According to its blog post announcement, AdWords and DoubleClick, two long-time staples for small businesses, are being replaced with rebranded versions that reflect changing approaches to advertising.
"As the opportunity to engage customers and consumers has grown and become more complex, we are simplifying our products for advertisers and publishers of all sizes so they can more easily reach consumers anywhere, at any moment, and on any channel," the post reads.
The fees won't be affected, and no services will disappear. Mainly, the products are just being streamlined. Google Ads, the successor of AdWords, for example, will hardly differ from the original; its updates are limited to a name change and a simplified, more automated interface.
DoubleClick will be unified with the Google Analytics 360 Suite to make one consolidated service: Google Marketing Platform. This will bring ad and analytics technology together for what the company is billing as an easier marketing experience. And Google Ad Manager will bring together DoubleClick for Publishers and DoubleClick Ad Exchange for what the company claims will be a more efficient, publisher-friendly platform that caters to a world of multiple screens.
One Key Difference
However, buried amid the flurry of news, there was one big surprise.
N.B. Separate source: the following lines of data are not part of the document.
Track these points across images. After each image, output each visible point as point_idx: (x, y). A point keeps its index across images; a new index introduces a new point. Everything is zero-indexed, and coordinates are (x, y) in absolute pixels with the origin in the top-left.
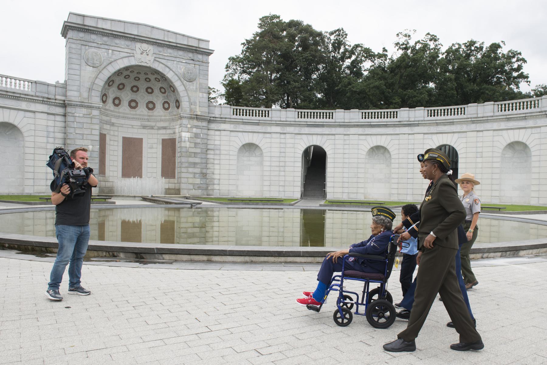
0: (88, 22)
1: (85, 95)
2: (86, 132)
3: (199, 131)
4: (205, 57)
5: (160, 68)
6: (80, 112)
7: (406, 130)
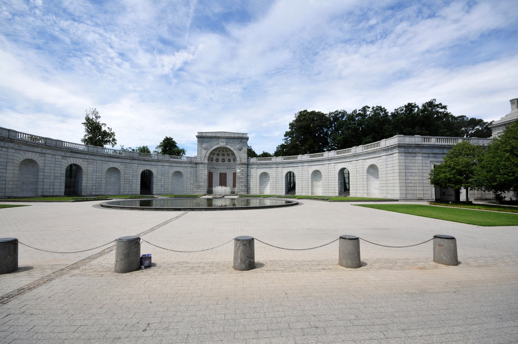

Google announced the launch of an advertising product designed specifically for small businesses--another effort in breaking down the barriers to entry for newer advertisers.
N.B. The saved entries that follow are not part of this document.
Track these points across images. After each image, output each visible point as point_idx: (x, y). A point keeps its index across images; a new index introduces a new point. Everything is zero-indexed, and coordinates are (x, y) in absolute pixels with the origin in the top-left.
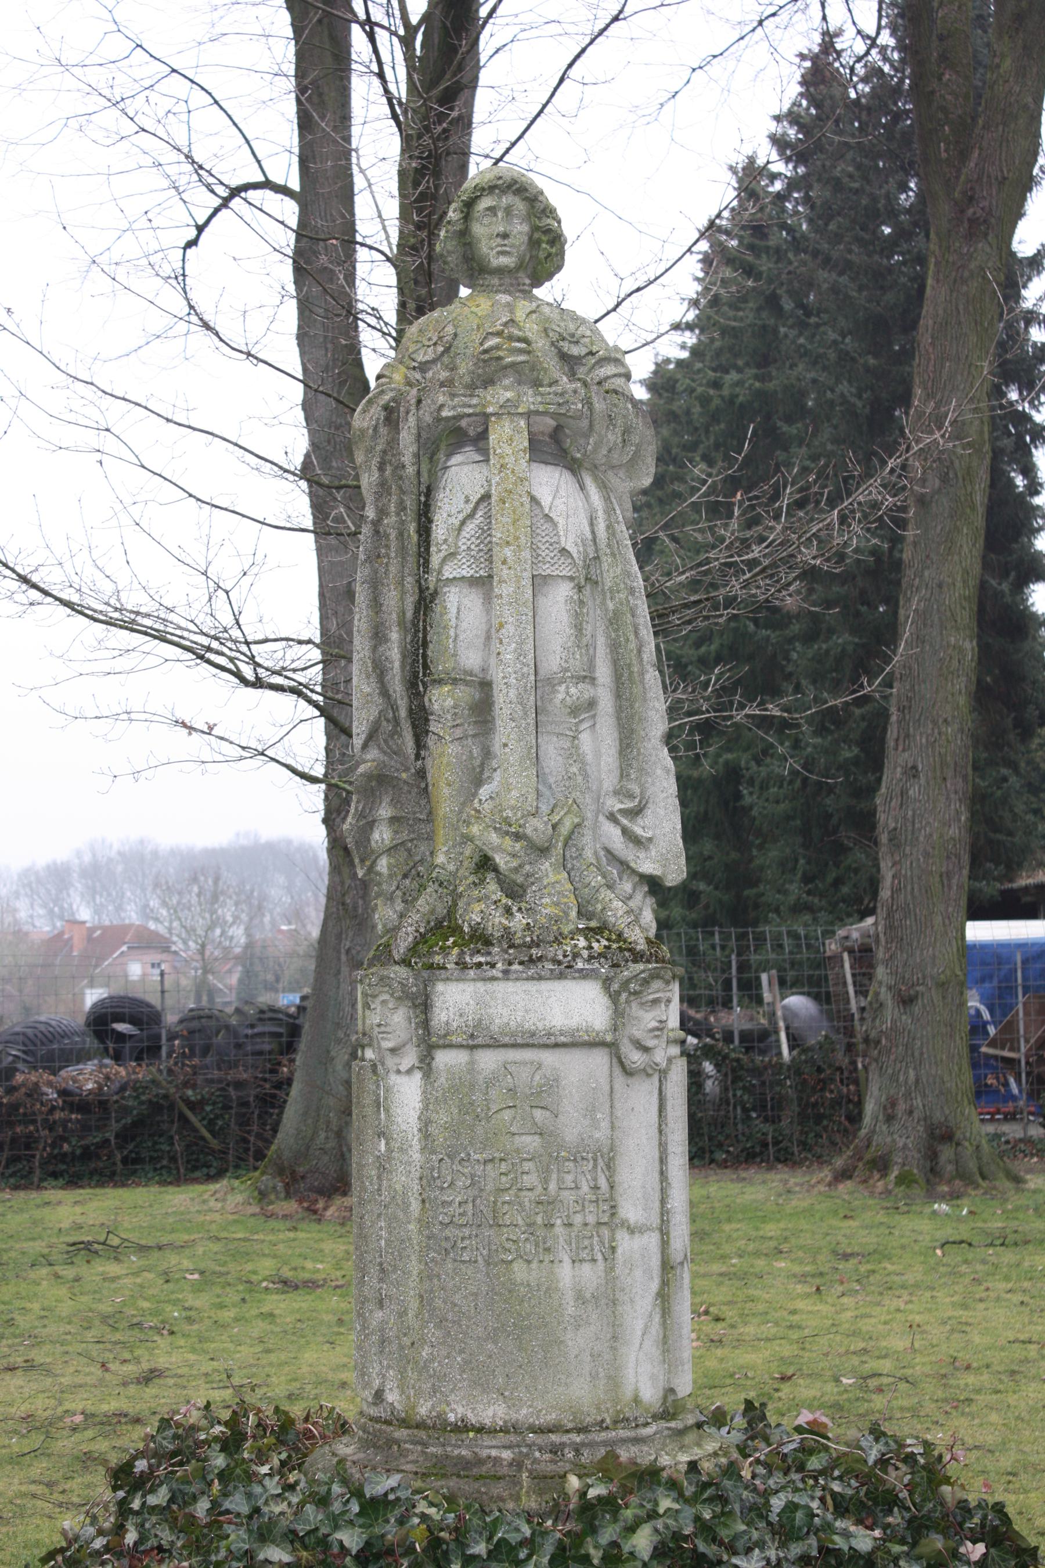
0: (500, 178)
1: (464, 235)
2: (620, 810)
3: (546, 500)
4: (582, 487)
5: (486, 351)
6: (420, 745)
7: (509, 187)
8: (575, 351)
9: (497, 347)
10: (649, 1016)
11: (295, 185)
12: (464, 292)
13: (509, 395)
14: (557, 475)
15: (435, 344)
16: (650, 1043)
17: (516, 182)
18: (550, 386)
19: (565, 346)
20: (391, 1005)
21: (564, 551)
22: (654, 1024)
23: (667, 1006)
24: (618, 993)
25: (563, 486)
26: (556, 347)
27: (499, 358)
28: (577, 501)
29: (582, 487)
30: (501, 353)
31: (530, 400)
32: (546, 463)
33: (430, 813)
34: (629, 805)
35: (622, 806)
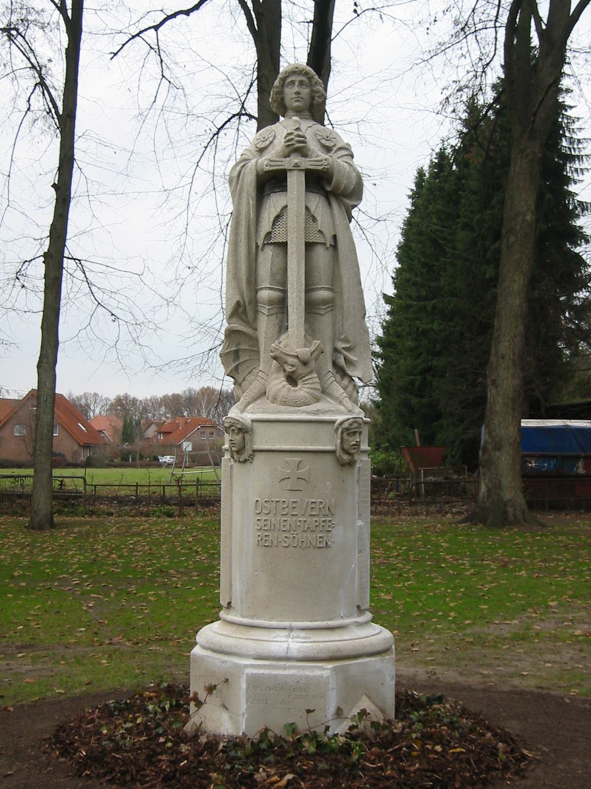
0: (297, 68)
1: (281, 93)
2: (343, 348)
3: (312, 209)
4: (330, 204)
5: (288, 141)
6: (256, 318)
7: (301, 72)
8: (328, 144)
9: (292, 139)
10: (351, 439)
11: (256, 115)
12: (282, 118)
13: (296, 161)
14: (318, 198)
15: (266, 140)
16: (352, 451)
17: (304, 70)
18: (316, 157)
19: (324, 142)
20: (236, 432)
21: (320, 232)
22: (354, 443)
23: (360, 435)
24: (338, 428)
25: (320, 202)
26: (319, 141)
27: (292, 145)
28: (326, 209)
29: (330, 204)
30: (293, 142)
31: (306, 164)
32: (314, 192)
33: (258, 348)
34: (347, 345)
35: (344, 346)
"For small businesses specifically, we're introducing a new campaign type in Google Ads that makes it easier than ever to get started with online advertising," the post reads. "It brings the machine learning technology of Google Ads to small businesses and helps them get results without any heavy lifting--so they can stay focused on running their business."
Small businesses will soon be able to use the Google "Smart Campaigns" ads experience, which is essentially the Google Ads technology tailored for smaller businesses. With this product, Google intends to make creating ads easier while assuring those ads end up in front of the right audience.
The redesigned interfaces and sleek new names might take a bit of getting used to, but overall, the apparent ease of use and brand new products could be helpful to small businesses trying to get a foot in the door.